### Exercise goal
Only one stretch of the data below is wanted: the lines starting at the one with "Город Ч, 2012-2025" and ending at the one with "Expanding your product", both included, given again exactly.
=== Listed entries ===
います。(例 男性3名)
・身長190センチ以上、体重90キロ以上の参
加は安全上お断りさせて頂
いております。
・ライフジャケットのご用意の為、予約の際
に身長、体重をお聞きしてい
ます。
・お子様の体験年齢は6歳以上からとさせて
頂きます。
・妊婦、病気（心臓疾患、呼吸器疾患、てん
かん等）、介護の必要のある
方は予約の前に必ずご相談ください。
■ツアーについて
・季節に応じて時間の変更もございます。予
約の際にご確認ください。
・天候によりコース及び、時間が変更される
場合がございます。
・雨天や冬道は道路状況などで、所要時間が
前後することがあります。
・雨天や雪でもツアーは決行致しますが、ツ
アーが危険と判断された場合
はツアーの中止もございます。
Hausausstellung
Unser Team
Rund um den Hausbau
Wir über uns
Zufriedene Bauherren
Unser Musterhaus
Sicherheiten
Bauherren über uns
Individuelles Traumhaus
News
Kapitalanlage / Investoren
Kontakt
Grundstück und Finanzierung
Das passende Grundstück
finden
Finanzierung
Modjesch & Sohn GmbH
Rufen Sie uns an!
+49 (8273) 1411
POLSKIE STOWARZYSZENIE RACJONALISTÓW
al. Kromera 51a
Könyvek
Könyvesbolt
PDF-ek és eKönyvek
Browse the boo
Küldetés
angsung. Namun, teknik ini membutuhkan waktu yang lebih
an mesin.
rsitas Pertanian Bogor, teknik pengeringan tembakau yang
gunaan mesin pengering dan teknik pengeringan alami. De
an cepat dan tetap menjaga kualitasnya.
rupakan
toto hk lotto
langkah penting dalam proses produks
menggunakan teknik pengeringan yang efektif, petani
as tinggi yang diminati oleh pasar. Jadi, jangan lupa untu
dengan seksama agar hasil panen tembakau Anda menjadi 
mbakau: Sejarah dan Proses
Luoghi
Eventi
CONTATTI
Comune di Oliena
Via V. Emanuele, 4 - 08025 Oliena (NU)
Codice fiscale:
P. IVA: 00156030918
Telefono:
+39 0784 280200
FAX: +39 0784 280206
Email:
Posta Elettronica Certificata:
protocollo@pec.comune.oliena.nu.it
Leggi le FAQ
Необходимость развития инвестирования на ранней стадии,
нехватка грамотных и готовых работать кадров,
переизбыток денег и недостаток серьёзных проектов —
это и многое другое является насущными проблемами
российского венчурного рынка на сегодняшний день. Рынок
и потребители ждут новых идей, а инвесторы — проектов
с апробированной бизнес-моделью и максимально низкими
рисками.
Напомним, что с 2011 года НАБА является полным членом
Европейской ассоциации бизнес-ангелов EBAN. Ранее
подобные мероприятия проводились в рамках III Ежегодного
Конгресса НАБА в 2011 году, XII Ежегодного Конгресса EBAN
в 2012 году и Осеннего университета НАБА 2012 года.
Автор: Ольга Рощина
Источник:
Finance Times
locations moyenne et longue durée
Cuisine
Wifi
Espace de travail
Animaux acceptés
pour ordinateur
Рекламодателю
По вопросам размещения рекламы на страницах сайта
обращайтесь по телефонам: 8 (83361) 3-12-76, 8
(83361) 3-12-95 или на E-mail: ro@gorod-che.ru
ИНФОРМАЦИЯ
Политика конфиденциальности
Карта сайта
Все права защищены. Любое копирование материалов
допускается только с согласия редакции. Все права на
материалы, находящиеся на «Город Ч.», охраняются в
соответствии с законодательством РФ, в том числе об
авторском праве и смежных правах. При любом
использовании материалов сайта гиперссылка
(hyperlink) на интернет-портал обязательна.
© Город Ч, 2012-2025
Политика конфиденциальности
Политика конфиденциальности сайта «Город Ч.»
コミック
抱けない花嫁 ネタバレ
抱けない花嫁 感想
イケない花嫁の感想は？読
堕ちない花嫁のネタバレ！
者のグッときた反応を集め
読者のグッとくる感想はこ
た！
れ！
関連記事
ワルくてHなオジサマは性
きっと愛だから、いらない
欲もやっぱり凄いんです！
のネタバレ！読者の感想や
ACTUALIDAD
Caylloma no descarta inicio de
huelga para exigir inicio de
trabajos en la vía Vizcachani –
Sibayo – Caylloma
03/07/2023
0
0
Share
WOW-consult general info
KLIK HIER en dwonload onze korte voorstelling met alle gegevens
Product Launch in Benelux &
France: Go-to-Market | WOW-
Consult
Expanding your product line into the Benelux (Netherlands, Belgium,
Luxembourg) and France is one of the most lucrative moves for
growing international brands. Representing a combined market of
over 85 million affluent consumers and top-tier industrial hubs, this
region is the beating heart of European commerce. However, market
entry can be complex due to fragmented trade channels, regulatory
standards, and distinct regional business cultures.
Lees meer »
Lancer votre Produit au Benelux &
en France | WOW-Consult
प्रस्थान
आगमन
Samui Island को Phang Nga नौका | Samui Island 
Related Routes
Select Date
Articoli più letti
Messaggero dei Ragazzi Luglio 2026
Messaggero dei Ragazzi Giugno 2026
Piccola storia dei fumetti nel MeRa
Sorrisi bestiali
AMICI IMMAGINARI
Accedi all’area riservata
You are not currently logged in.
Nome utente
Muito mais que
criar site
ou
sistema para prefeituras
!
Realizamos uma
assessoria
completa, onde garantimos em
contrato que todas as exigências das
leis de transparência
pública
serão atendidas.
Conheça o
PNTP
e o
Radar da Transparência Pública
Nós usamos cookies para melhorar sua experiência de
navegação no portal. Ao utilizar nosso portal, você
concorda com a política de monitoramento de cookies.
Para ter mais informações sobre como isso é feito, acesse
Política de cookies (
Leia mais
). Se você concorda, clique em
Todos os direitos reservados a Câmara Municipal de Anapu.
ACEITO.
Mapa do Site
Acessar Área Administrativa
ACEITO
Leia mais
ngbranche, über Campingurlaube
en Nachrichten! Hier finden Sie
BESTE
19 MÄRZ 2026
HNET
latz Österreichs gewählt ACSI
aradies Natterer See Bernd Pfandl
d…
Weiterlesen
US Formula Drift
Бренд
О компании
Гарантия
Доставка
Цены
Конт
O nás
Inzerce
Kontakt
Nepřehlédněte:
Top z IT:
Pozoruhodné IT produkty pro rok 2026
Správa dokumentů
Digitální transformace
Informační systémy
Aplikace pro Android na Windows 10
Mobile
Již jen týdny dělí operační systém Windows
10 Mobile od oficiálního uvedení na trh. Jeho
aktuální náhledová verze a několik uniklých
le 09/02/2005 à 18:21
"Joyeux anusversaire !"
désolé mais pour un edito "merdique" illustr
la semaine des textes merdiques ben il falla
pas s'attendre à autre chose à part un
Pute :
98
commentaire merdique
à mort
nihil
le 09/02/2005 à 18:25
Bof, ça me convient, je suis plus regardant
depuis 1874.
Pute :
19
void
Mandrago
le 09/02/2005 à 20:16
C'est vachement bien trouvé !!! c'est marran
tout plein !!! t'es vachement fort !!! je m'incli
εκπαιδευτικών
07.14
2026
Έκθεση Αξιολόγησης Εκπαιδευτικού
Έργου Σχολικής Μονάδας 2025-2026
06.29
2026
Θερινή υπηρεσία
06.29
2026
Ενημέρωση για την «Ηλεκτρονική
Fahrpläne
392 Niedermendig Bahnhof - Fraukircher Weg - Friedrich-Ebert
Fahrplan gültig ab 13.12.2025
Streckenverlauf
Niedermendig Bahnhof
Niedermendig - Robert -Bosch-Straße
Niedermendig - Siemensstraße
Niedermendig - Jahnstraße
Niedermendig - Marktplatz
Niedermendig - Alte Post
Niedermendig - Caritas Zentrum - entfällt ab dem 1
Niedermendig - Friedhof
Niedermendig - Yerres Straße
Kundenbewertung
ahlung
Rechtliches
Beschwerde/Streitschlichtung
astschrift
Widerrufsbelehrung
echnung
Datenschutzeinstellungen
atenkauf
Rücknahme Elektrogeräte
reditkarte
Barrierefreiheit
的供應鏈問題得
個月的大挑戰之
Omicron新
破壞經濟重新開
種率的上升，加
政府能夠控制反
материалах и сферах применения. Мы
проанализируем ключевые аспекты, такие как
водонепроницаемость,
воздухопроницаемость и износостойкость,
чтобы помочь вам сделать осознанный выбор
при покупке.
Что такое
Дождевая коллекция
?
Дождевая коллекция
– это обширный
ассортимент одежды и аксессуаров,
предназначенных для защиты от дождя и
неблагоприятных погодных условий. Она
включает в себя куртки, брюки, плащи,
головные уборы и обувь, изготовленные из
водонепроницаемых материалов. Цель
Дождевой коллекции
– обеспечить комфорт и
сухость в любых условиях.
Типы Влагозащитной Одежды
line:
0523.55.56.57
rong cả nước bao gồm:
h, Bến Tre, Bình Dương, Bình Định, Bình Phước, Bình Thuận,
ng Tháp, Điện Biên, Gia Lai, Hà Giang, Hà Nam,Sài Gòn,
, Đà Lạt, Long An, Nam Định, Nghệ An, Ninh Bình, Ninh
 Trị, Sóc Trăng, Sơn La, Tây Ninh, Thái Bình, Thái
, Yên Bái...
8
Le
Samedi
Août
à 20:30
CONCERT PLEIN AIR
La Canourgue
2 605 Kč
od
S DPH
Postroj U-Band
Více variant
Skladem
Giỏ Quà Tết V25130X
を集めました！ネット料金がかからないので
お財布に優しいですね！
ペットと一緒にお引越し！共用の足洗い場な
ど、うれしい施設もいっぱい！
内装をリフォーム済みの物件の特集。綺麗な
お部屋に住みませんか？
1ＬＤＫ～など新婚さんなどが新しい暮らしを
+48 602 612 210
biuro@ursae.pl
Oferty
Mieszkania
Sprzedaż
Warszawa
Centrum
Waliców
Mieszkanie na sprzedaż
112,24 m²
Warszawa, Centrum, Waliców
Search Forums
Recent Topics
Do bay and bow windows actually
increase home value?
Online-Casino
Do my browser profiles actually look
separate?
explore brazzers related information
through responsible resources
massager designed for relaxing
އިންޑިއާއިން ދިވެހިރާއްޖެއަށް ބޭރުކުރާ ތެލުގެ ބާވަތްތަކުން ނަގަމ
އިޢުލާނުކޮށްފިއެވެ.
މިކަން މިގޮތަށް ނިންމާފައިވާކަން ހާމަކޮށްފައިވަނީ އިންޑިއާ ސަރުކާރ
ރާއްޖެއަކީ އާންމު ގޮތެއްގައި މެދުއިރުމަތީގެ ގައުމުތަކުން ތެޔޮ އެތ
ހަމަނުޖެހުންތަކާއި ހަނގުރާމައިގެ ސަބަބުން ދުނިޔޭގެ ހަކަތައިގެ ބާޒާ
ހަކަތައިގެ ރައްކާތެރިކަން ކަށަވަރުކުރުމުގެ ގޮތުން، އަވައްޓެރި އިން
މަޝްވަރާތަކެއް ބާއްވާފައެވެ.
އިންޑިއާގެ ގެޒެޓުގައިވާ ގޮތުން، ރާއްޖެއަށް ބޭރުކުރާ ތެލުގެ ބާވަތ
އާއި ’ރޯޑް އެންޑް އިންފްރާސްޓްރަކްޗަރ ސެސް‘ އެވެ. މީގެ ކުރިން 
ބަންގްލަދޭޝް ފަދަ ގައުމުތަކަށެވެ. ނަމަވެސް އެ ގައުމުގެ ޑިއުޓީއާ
===
### Completed task
© Город Ч, 2012-2025
Политика конфиденциальности
Политика конфиденциальности сайта «Город Ч.»
コミック
抱けない花嫁 ネタバレ
抱けない花嫁 感想
イケない花嫁の感想は？読
堕ちない花嫁のネタバレ！
者のグッときた反応を集め
読者のグッとくる感想はこ
た！
れ！
関連記事
ワルくてHなオジサマは性
きっと愛だから、いらない
欲もやっぱり凄いんです！
のネタバレ！読者の感想や
ACTUALIDAD
Caylloma no descarta inicio de
huelga para exigir inicio de
trabajos en la vía Vizcachani –
Sibayo – Caylloma
03/07/2023
0
0
Share
WOW-consult general info
KLIK HIER en dwonload onze korte voorstelling met alle gegevens
Product Launch in Benelux &
France: Go-to-Market | WOW-
Consult
Expanding your product line into the Benelux (Netherlands, Belgium,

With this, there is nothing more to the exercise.